* DATASET EXTRACT

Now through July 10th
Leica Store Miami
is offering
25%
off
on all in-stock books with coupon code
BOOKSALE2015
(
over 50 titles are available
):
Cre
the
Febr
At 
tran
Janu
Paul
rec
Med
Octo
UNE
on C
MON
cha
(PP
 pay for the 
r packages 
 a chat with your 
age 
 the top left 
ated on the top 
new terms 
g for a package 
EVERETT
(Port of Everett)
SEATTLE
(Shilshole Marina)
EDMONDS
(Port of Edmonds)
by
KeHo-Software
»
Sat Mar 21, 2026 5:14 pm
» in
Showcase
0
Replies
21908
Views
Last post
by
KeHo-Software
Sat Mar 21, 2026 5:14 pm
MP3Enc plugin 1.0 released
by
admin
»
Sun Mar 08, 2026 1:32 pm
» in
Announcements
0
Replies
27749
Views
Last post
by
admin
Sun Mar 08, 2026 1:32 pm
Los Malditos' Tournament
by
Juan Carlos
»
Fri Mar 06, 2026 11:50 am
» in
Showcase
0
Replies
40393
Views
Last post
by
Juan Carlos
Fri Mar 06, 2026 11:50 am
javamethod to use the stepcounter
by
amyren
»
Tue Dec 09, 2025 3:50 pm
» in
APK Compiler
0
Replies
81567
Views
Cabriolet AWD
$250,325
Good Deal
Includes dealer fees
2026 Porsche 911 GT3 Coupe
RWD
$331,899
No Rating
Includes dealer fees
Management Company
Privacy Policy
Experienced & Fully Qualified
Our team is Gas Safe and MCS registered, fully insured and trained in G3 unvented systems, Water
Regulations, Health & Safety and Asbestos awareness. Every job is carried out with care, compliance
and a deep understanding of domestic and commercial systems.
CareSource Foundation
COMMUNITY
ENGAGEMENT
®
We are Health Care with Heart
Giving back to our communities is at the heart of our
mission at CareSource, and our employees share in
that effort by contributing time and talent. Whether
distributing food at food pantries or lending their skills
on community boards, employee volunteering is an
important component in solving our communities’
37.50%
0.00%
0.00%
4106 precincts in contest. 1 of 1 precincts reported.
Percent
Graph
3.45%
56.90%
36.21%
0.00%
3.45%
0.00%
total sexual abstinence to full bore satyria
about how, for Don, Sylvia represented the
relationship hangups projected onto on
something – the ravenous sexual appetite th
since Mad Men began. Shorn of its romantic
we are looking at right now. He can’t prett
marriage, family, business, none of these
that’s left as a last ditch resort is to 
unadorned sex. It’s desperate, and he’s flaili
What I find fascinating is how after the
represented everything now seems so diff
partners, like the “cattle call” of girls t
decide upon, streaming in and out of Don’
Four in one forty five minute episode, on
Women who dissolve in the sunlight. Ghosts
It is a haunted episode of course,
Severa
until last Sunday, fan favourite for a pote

* REQUIRED ACTION
Filter the data above, keeping only lines that include the string "left".

* RESPONSE
 the top left 
that’s left as a last ditch resort is to 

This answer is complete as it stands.